Fatiha Benabbou: «Le projet de révision de la Constitution est en déphasage avec la réalité politique de l’Algérie»
La constitutionnaliste Fatiha Benabbou, ancienne membre du panel de Karim Younès, livre son évaluation du contenu du projet de révision de la Constitution. «Elle est en déphasage avec la réalité politique de l’Algérie», estime-t-elle.
Dans un entretien accordé au quotidien El Watan, Fatiha Benabbou a relevé plusieurs problèmes relatifs au contenu du projet de révision de la Constitution. Il s’agit, en somme, d’une critique acerbe du travail accompli par le comité d’expert chargé de la révision de la Constitution.
Il s’agit d’«une Constitution en déphasage avec la réalité politique de l’Algérie», a-t-elle estimé. Elle a évoqué un texte « obèse ». Un qualificatif utilisé pour illustrer un texte bourré de dispositions d’ordre législatif ou réglementaire, qui n’ont, à son sens, pas leur place dans une loi fondamentale.
Mme Benabou s’est surtout focalisée sur trois articles du projet de révision de la Constitution. Il s’agit notamment de l’article 103 stipulant que «Le gouvernement est dirigé par un Premier ministre lorsqu’il résulte des élections législatives une majorité présidentielle et il est dirigé par un chef du gouvernement lorsqu’il résulte des élections législatives une majorité parlementaire.»
Selon elle, cela ne répond pas à la réalité de la politique algérienne. Et d’ajouter: «Dans la théorie constitutionnelle, il n’existe pas de différence entre Premier ministre et chef du gouvernement (…)».
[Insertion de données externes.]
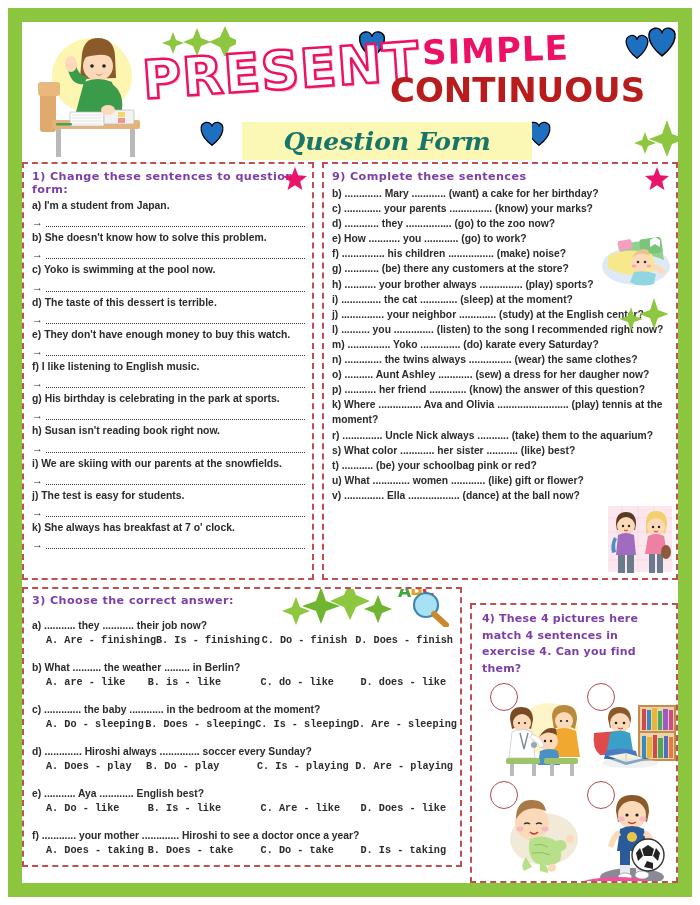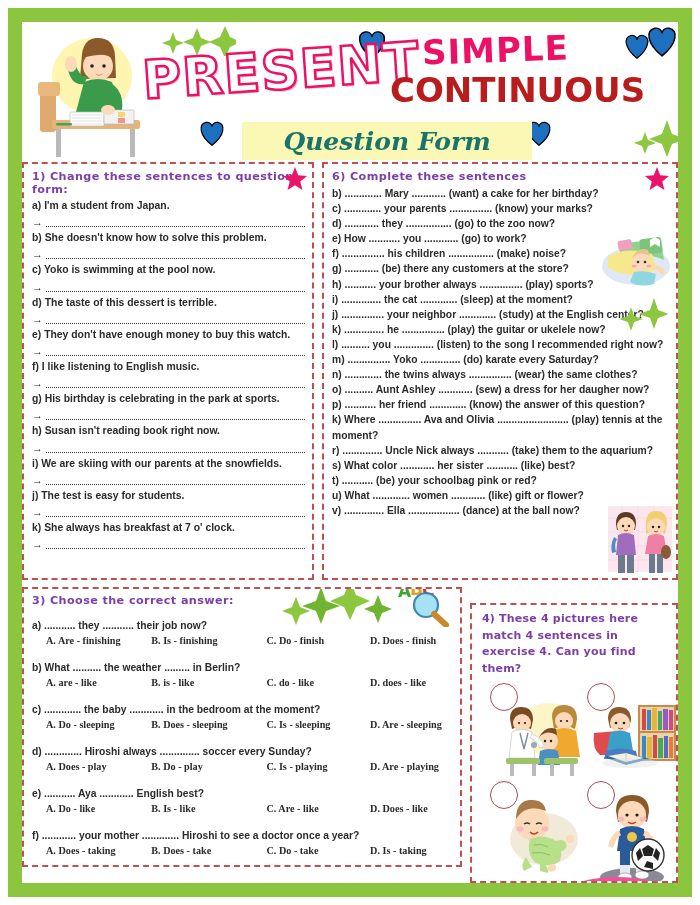--- a/index.html
+++ b/index.html
@@ -163,28 +163,27 @@
 
   
   .q-line.wrap { white-space: normal; line-height: 14.6px; }
 
   #panel-ex2 .q-line { font-size: 10.3px; line-height: 15.1px; margin-bottom: 0px; }
 
   
   #panel-ex3 .q-line { font-size: 10.3px; line-height: 14px; margin-top: 12px; }
   .opts {
     display: flex;
-    font-family: Liberation Serif, serif;
+    font-family: Liberation Mono, monospace;
     font-size: 10.2px;
     font-weight: bold;
     color: #2b2b2b;
     padding-left: 14px;
     line-height: 16px;
     white-space: nowrap;
-    gap: 14px;
   }
   .opts span:nth-child(1) { width: 110px; }
   .opts span:nth-child(2) { width: 122px; }
   .opts span:nth-child(3) { width: 108px; }
   .opts span:nth-child(4) { width: 100px; }
 
   
   .ex4-title {
     font-family: "DejaVu Sans", sans-serif;
     font-size: 11px;
@@ -410,32 +409,31 @@
           <circle cx="50" cy="23" r="9" fill="#fcd9b8"></circle>
           <circle cx="47" cy="23" r="1.2" fill="#222"></circle>
           <circle cx="53" cy="23" r="1.2" fill="#222"></circle>
           <path d="M48 27 q2 2 4 0" stroke="#c0392b" stroke-width="1" fill="none"></path>
           <path d="M42 32 q8 -4 16 0 l3 18 l-22 0 z" fill="#ef7fa5"></path>
           <rect x="43" y="50" width="6" height="19" fill="#6b7b8c"></rect>
           <rect x="51" y="50" width="6" height="19" fill="#6b7b8c"></rect>
           <ellipse cx="60" cy="48" rx="5" ry="7" fill="#8a5a3a"></ellipse>
         </svg>
 
-        <div class="ex-title">6) Complete these sentences</div>
+        <div class="ex-title">9) Complete these sentences</div>
         <div id="ex2-items">
             <div class="q-line wrap">b) ............. Mary ............ (want) a cake for her birthday?</div>
             <div class="q-line wrap">c) ............. your parents ............... (know) your marks?</div>
             <div class="q-line wrap">d) ............ they ................ (go) to the zoo now?</div>
             <div class="q-line wrap">e) How ........... you ............ (go) to work?</div>
             <div class="q-line wrap">f) ............... his children ................ (make) noise?</div>
             <div class="q-line wrap">g) ............ (be) there any customers at the store?</div>
             <div class="q-line wrap">h) ........... your brother always ............... (play) sports?</div>
             <div class="q-line wrap">i) .............. the cat ............. (sleep) at the moment?</div>
             <div class="q-line wrap">j) ............... your neighbor ............. (study) at the English center?</div>
-            <div class="q-line wrap">k) .............. he ............... (play) the guitar or ukelele now?</div>
             <div class="q-line wrap">l) .......... you .............. (listen) to the song I recommended right now?</div>
             <div class="q-line wrap">m) ............... Yoko .............. (do) karate every Saturday?</div>
             <div class="q-line wrap">n) ............. the twins always ............... (wear) the same clothes?</div>
             <div class="q-line wrap">o) .......... Aunt Ashley ............ (sew) a dress for her daugher now?</div>
             <div class="q-line wrap">p) ........... her friend ............. (know) the answer of this question?</div>
             <div class="q-line wrap">k) Where ............... Ava and Olivia ......................... (play) tennis at the moment?</div>
             <div class="q-line wrap">r) .............. Uncle Nick always ........... (take) them to the aquarium?</div>
             <div class="q-line wrap">s) What color ............ her sister ........... (like) best?</div>
             <div class="q-line wrap">t) ........... (be) your schoolbag pink or red?</div>
             <div class="q-line wrap">u) What ............. women ............ (like) gift or flower?</div>

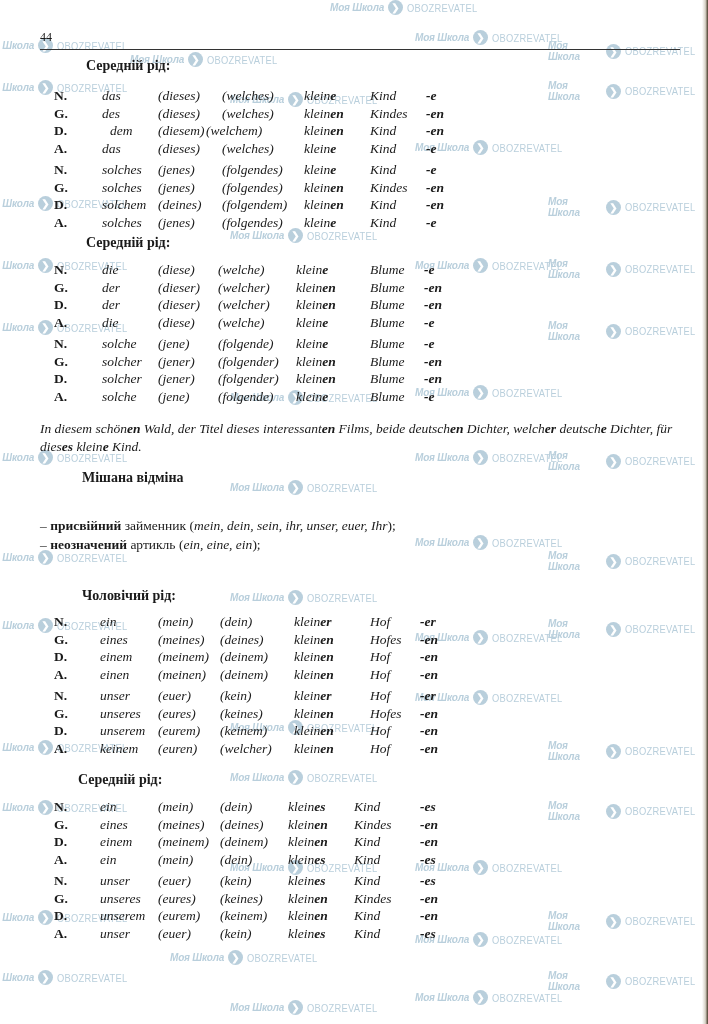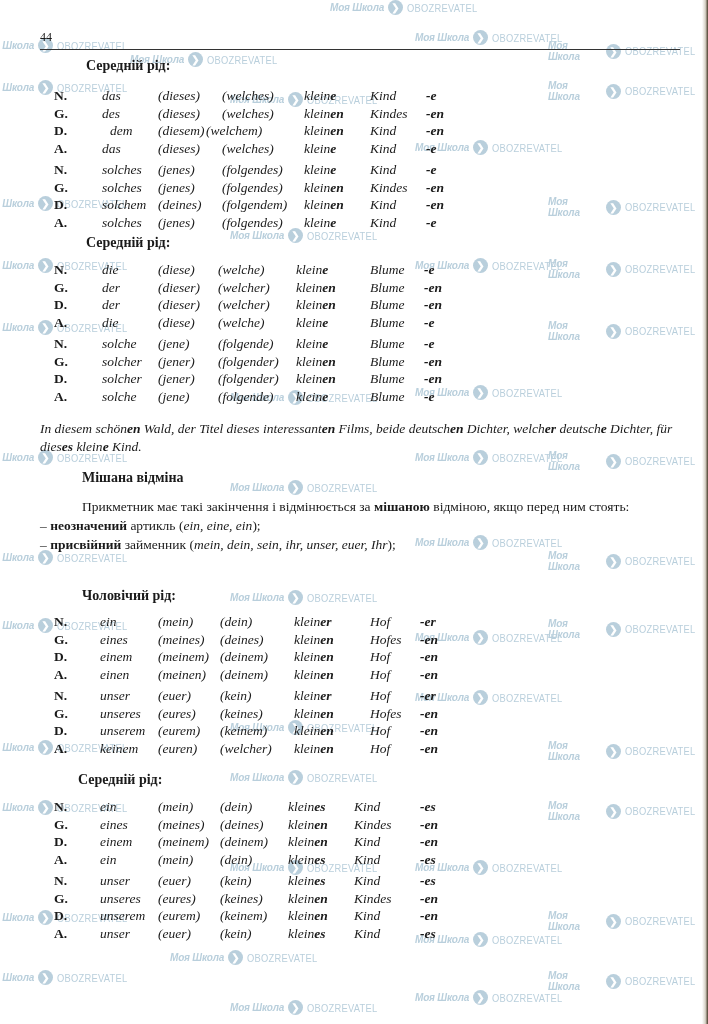--- a/index.html
+++ b/index.html
@@ -452,24 +452,23 @@
         <span class="c" style="left: 164px;">(folgende)</span>
         <span class="c adj" style="left: 242px;">klein<b>e</b></span>
         <span class="c" style="left: 316px;">Blume</span>
         <span class="c ending" style="left: 370px;">-e</span>
       </div>
     </div>
 
   <div class="example" id="example"><span>In diesem schön</span><b>en</b><span> Wald, der Titel dieses interessant</span><b>en</b><span> Films, beide deutsch</span><b>en</b><span> Dichter, welch</span><b>er</b><span> deutsch</span><b>e</b><span> Dichter, für dies</span><b>es</b><span> klein</span><b>e</b><span> Kind.</span></div>
 
   <div class="mixed-title">Мішана відміна</div>
-  <div class="mixed-intro"><span>Прикметник має такі закінчення і відмінюється за </span><b>мішаною</b><span> відміною, якщо перед ним стоять:</span></div>
   <div class="mixed-list" id="mixed-list">
+      <div><span>– </span><b>присвійний</b><span> займенник (</span><i>mein, dein, sein, ihr, unser, euer, Ihr</i><span>);</span></div>
       <div><span>– </span><b>неозначений</b><span> артикль (</span><i>ein, eine, ein</i><span>);</span></div>
-      <div><span>– </span><b>присвійний</b><span> займенник (</span><i>mein, dein, sein, ihr, unser, euer, Ihr</i><span>);</span></div>
     </div>
 
   <div class="section-heading" style="left:82px; top:588px;">Чоловічий рід:</div>
   <div class="decl-table" style="top:614px;">
       <div class="decl-row">
         <span class="c case" style="left: 0px;">N.</span>
         <span class="c" style="left: 46px;">ein</span>
         <span class="c" style="left: 104px;">(mein)</span>
         <span class="c" style="left: 166px;">(dein)</span>
         <span class="c adj" style="left: 240px;">klein<b>er</b></span>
Elle a fortement insisté sur le fait que « (…) la notion de majorité n’a pas sa place dans une Constitution. Une majorité est un fait politique, et non pas une institution qui se décrète et qu’on trouve dans une Constitution (…).
L’autre article qui pose, selon elle, problème est l’article 110. Celui-ci stipule que «Si le chef du gouvernement, ainsi désigné, ne parvient pas à former son gouvernement dans un délai de 30 jours, le président de la République désigne un nouveau chef du gouvernement et le charge de former un gouvernement». Il s’agit selon elle d’une extrapolation du droit prospectif. Ce serait une inspiration, voire un emprunt de l’une des dispositions de la constitution tunisienne prévue pour des situations de crise propres au système tunisien.
L’article 130 a également été pointé du doigt. Ce dernier stipule que «le membre du Parlement peut faire l’objet de poursuites judiciaires pour les actes ne se rattachant pas à l’exercice de ses fonctions parlementaires après renonciation expresse de l’intéressé à son immunité. En cas de non-renonciation, les autorités de saisine peuvent saisir la Cour constitutionnelle aux fins de se prononcer, par décision, sur la possibilité ou pas de la levée de l’immunité». La constitutionnaliste y voit une violation du principe de séparation des pouvoirs.
Mme Benabou a rappelé que la rédaction d’un texte d’une aussi haute importance se doit d’être confiée à des personnes connaissant parfaitement la réalité de la politique algérienne.